SA Human Rights Commission spokesperson Gushwell Brooks on Tuesday confirmed that the teenager was allegedly raped and that the case was dropped after she was allegedly forced into a customary union with her attacker.

Brooks said: “It is our information that the accused was dismissed from the centre and was criminally charged with the sexual assault.

“These charges were subsequently dropped as the accused and the victim have entered into a customary union.”

Parents have accused the SAHRC of failing to deal effectively with the abuse and child marriage at the school after the community opened the case with them in 2012.

Elizabeth Ramatekoa, chairperson of Sidinga Uthando Self-help Group - a support group for parents with children with disabilities in Orange Farm - said that when the case first came to their attention, the mother wanted to open a criminal case against the alleged rapist.

The girl had allegedly been raped at a daycare centre for children with disabilities.

“After a while, the parent said the rape never happened and that the man was going to marry the girl, and she withdrew the criminal case. We realised that though the family didn’t want to pursue the case anymore, the Human Rights Commission can assist us by looking into the conditions in which the children lived.”

The community decided to open the case to investigate the child marriage and abuse because the criminal matter had been withdrawn. The child has since disappeared from the community.

Another woman, who has a son with autism, said: “We asked the Human Rights Commission to look into whether any more children were being abused, but instead of helping us, they just came back to us and said the matter was resolved.
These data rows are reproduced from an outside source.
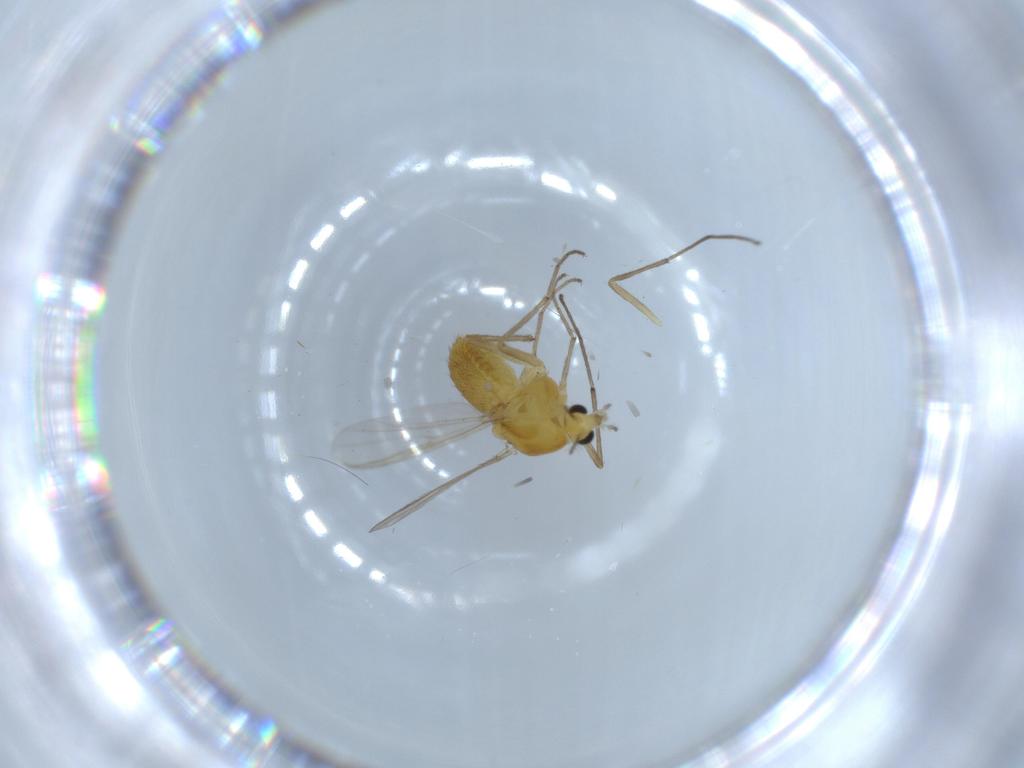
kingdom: Animalia
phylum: Arthropoda
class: Insecta
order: Diptera
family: Chironomidae
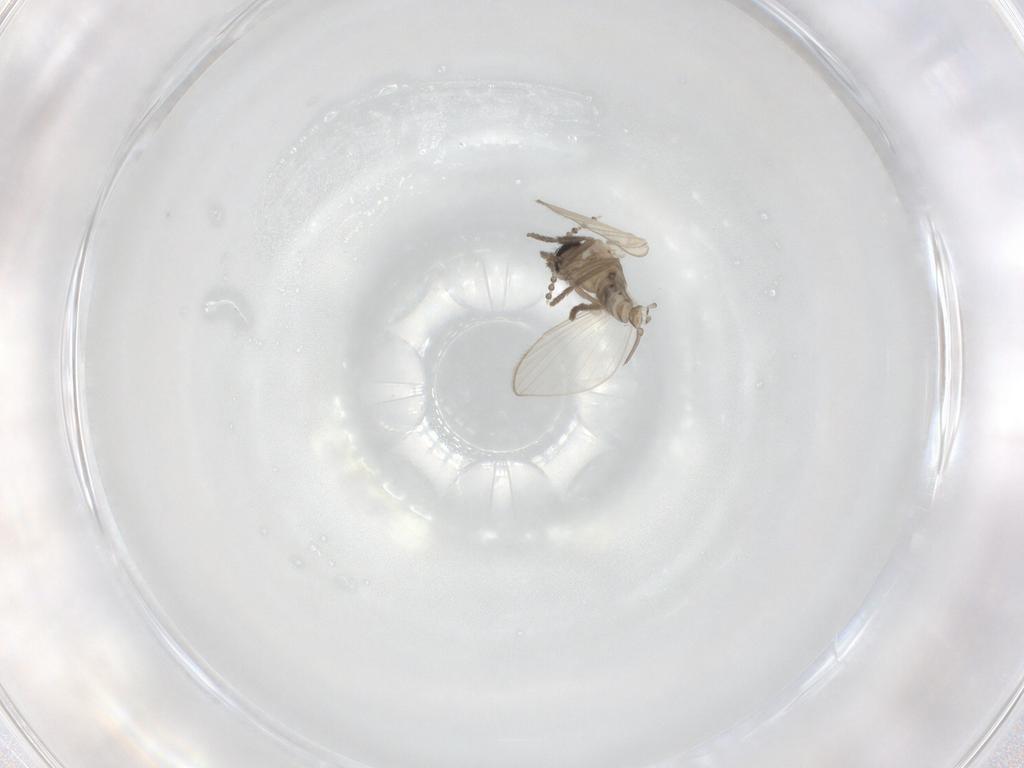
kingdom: Animalia
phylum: Arthropoda
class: Insecta
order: Diptera
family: Psychodidae
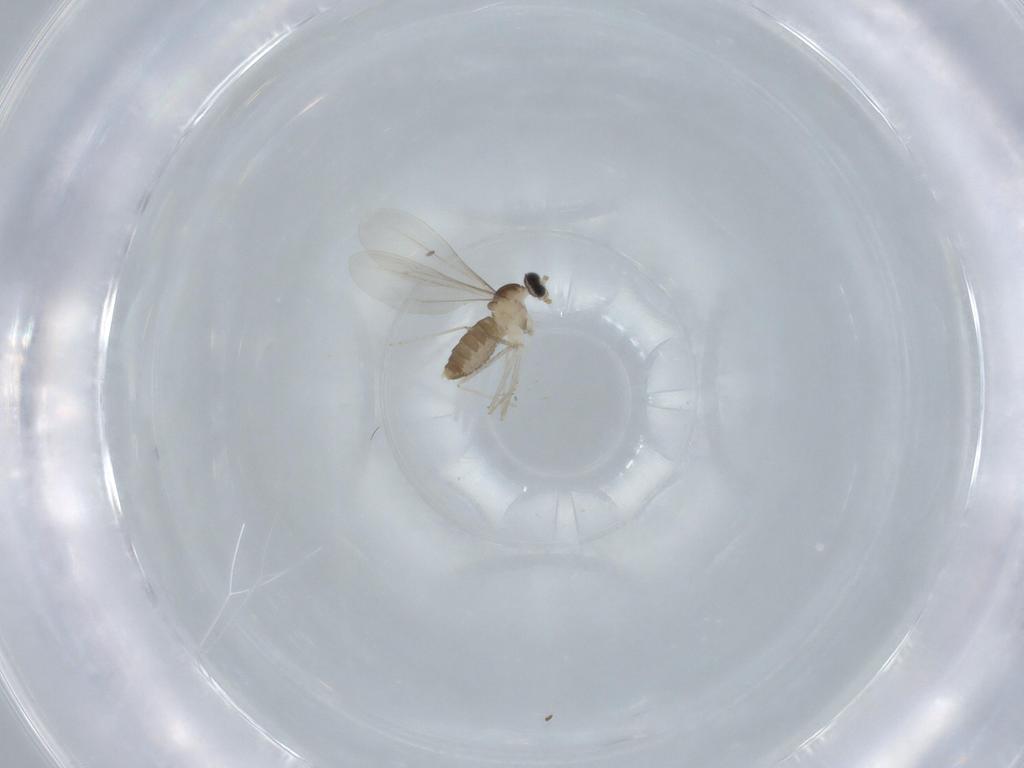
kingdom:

“When they say resolved, what had they done, because we were unaware of what they did? Did the investigators visit the centre? Another thing is that we don’t know where the child is. Is she still with the man? How is her life now?” she asked.

Statistics South Africa’s 2016 Community Survey indicates that more than 91000 girls in South Africa aged between 12 and 17 are married, divorced, separated, widowed or living with a partner as husband and wife. KwaZulu-Natal ranks the highest with 25205 girls and Gauteng second with 15929.

Last month, the parents and non-governmental organisation Afrika Tikkun protested outside the SAHRC offices demanding that the case reopened. The commission agreed to allow for the appeal, but lawyer Lindsay Henson from Lawyers Against Abuse said the commission didn’t give them any indication when the case will be completed.

“There is no sense of urgency even when the most vulnerable children have been abused. When we initially asked them to investigate in 2013, it took them three years to do so, and then tell us that the conditions are satisfactory.”

Brooks confirmed that the community is appealing.

Professor Deirdre Byrne, Chairperson of the Unisa-Africa Girl Development Programme, said: “Economic inequalities that besiege our society lead to poor families who don’t have the resources to feed all their children ‘selling’ their under-age daughters to lascivious men.”

Ramatekoa said child marriage was not the only case of abuse they were aware of, but it was hard to investigate them because parents were unwilling to come forward about their children’s stories.

“It is hard to take care of a child with disabilities. When parents are offered money, sometimes they keep the issue quiet. Sometimes it is also because they don’t want more stigma,” she said.